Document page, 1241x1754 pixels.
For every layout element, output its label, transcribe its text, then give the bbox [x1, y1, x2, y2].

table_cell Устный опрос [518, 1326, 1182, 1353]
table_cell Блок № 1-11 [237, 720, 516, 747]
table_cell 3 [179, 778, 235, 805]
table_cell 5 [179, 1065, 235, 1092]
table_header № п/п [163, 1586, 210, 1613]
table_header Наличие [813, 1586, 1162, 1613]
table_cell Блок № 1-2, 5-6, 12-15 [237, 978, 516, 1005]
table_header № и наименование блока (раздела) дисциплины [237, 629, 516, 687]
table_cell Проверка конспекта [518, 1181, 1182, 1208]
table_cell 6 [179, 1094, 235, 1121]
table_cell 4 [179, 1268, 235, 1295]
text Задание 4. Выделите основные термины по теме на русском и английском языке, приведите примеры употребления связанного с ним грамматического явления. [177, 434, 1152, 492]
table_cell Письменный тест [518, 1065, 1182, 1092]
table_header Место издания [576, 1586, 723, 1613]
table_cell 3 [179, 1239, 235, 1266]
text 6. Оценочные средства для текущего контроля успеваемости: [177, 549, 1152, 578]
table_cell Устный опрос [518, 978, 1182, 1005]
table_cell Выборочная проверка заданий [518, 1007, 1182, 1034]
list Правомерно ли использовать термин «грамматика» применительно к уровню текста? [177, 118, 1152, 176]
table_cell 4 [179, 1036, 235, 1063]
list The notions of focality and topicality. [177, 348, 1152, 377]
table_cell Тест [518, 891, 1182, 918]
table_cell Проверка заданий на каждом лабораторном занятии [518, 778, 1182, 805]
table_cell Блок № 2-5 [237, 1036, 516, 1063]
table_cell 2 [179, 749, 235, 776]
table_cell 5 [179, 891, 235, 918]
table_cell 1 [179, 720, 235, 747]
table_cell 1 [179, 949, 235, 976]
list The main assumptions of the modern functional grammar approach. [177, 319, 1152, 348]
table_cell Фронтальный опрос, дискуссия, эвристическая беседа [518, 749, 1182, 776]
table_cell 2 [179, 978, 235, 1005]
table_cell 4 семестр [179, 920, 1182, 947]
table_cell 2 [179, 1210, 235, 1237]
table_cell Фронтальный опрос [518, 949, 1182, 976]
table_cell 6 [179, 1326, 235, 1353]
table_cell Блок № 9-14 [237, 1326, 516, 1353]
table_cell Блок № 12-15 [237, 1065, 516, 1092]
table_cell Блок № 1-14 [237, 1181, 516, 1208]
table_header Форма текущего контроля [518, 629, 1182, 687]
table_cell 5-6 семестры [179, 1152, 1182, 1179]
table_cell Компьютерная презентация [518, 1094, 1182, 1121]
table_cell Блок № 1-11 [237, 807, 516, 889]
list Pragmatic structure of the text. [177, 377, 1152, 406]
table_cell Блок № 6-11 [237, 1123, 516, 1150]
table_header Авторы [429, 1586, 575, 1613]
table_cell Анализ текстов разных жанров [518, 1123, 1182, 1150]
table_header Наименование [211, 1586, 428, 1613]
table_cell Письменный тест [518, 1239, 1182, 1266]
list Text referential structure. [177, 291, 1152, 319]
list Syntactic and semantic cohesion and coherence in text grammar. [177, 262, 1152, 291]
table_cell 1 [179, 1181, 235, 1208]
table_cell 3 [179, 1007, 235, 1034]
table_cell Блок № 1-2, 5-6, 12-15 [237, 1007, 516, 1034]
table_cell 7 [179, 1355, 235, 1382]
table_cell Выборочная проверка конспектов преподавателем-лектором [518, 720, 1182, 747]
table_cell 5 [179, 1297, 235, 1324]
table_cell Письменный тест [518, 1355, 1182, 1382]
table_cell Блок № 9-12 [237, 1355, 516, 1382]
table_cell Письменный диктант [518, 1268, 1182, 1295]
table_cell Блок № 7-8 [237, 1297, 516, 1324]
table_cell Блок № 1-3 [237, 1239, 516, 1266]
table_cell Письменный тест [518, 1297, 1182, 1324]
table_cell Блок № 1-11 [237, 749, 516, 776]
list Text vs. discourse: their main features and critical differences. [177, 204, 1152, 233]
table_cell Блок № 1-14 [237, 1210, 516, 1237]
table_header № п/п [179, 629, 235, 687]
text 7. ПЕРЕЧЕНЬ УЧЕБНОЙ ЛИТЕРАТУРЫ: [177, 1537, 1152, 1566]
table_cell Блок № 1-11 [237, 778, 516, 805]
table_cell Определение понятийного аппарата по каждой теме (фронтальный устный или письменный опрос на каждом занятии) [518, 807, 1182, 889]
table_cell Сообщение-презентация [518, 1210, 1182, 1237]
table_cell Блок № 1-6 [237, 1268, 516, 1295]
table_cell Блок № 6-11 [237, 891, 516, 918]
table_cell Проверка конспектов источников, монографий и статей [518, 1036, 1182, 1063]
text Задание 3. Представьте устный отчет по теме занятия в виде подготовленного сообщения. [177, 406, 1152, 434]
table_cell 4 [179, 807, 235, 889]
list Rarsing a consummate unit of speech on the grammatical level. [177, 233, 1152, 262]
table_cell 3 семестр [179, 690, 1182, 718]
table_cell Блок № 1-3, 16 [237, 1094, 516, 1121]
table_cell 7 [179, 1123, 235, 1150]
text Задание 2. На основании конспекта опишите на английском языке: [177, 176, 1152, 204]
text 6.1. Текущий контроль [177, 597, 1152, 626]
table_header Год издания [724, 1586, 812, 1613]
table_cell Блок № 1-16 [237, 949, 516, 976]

#### Action item:
A faithful, complete reproduction of the listing above is requested.

#### Output of the task:
Document page, 1241x1754 pixels.
For every layout element, output its label, transcribe its text, then give the bbox [x1, y1, x2, y2].

table_cell Устный опрос [518, 1326, 1182, 1353]
table_cell Блок № 1-11 [237, 720, 516, 747]
table_cell 3 [179, 778, 235, 805]
table_cell 5 [179, 1065, 235, 1092]
table_header № п/п [163, 1586, 210, 1613]
table_header Наличие [813, 1586, 1162, 1613]
table_cell Блок № 1-2, 5-6, 12-15 [237, 978, 516, 1005]
table_header № и наименование блока (раздела) дисциплины [237, 629, 516, 687]
table_cell Проверка конспекта [518, 1181, 1182, 1208]
table_cell 6 [179, 1094, 235, 1121]
table_cell 4 [179, 1268, 235, 1295]
text Задание 4. Выделите основные термины по теме на русском и английском языке, приведите примеры употребления связанного с ним грамматического явления. [177, 434, 1152, 492]
table_cell Письменный тест [518, 1065, 1182, 1092]
table_header Место издания [576, 1586, 723, 1613]
table_cell 3 [179, 1239, 235, 1266]
text 6. Оценочные средства для текущего контроля успеваемости: [177, 549, 1152, 578]
table_cell Устный опрос [518, 978, 1182, 1005]
table_cell Выборочная проверка заданий [518, 1007, 1182, 1034]
list Правомерно ли использовать термин «грамматика» применительно к уровню текста? [177, 118, 1152, 176]
table_cell 4 [179, 1036, 235, 1063]
list The notions of focality and topicality. [177, 348, 1152, 377]
table_cell Тест [518, 891, 1182, 918]
table_cell Проверка заданий на каждом лабораторном занятии [518, 778, 1182, 805]
table_cell Блок № 2-5 [237, 1036, 516, 1063]
table_cell 2 [179, 749, 235, 776]
table_cell 5 [179, 891, 235, 918]
table_cell 1 [179, 720, 235, 747]
table_cell 1 [179, 949, 235, 976]
list The main assumptions of the modern functional grammar approach. [177, 319, 1152, 348]
table_cell Фронтальный опрос, дискуссия, эвристическая беседа [518, 749, 1182, 776]
table_cell 2 [179, 978, 235, 1005]
table_cell 4 семестр [179, 920, 1182, 947]
table_cell 2 [179, 1210, 235, 1237]
table_cell Фронтальный опрос [518, 949, 1182, 976]
table_cell 6 [179, 1326, 235, 1353]
table_cell Блок № 9-14 [237, 1326, 516, 1353]
table_cell Блок № 12-15 [237, 1065, 516, 1092]
table_cell Блок № 1-14 [237, 1181, 516, 1208]
table_header Форма текущего контроля [518, 629, 1182, 687]
table_cell 5-6 семестры [179, 1152, 1182, 1179]
table_cell Компьютерная презентация [518, 1094, 1182, 1121]
table_cell Блок № 1-11 [237, 807, 516, 889]
list Pragmatic structure of the text. [177, 377, 1152, 406]
table_cell Блок № 6-11 [237, 1123, 516, 1150]
table_header Авторы [429, 1586, 575, 1613]
table_cell Анализ текстов разных жанров [518, 1123, 1182, 1150]
table_header Наименование [211, 1586, 428, 1613]
table_cell Письменный тест [518, 1239, 1182, 1266]
list Text referential structure. [177, 291, 1152, 319]
list Syntactic and semantic cohesion and coherence in text grammar. [177, 262, 1152, 291]
table_cell 1 [179, 1181, 235, 1208]
table_cell 3 [179, 1007, 235, 1034]
table_cell Блок № 1-2, 5-6, 12-15 [237, 1007, 516, 1034]
table_cell 7 [179, 1355, 235, 1382]
table_cell Выборочная проверка конспектов преподавателем-лектором [518, 720, 1182, 747]
table_cell 5 [179, 1297, 235, 1324]
table_cell Письменный тест [518, 1355, 1182, 1382]
table_cell Блок № 9-12 [237, 1355, 516, 1382]
table_cell Письменный диктант [518, 1268, 1182, 1295]
table_cell Блок № 7-8 [237, 1297, 516, 1324]
table_cell Блок № 1-3 [237, 1239, 516, 1266]
table_cell Письменный тест [518, 1297, 1182, 1324]
table_cell Блок № 1-11 [237, 749, 516, 776]
list Text vs. discourse: their main features and critical differences. [177, 204, 1152, 233]
table_cell Блок № 1-14 [237, 1210, 516, 1237]
table_header № п/п [179, 629, 235, 687]
text 7. ПЕРЕЧЕНЬ УЧЕБНОЙ ЛИТЕРАТУРЫ: [177, 1537, 1152, 1566]
table_cell Блок № 1-11 [237, 778, 516, 805]
table_cell Определение понятийного аппарата по каждой теме (фронтальный устный или письменный опрос на каждом занятии) [518, 807, 1182, 889]
table_cell Сообщение-презентация [518, 1210, 1182, 1237]
table_cell Блок № 1-6 [237, 1268, 516, 1295]
table_cell Блок № 6-11 [237, 891, 516, 918]
table_cell Проверка конспектов источников, монографий и статей [518, 1036, 1182, 1063]
text Задание 3. Представьте устный отчет по теме занятия в виде подготовленного сообщения. [177, 406, 1152, 434]
table_cell 4 [179, 807, 235, 889]
list Rarsing a consummate unit of speech on the grammatical level. [177, 233, 1152, 262]
table_cell 3 семестр [179, 690, 1182, 718]
table_cell Блок № 1-3, 16 [237, 1094, 516, 1121]
table_cell 7 [179, 1123, 235, 1150]
text Задание 2. На основании конспекта опишите на английском языке: [177, 176, 1152, 204]
text 6.1. Текущий контроль [177, 597, 1152, 626]
table_header Год издания [724, 1586, 812, 1613]
table_cell Блок № 1-16 [237, 949, 516, 976]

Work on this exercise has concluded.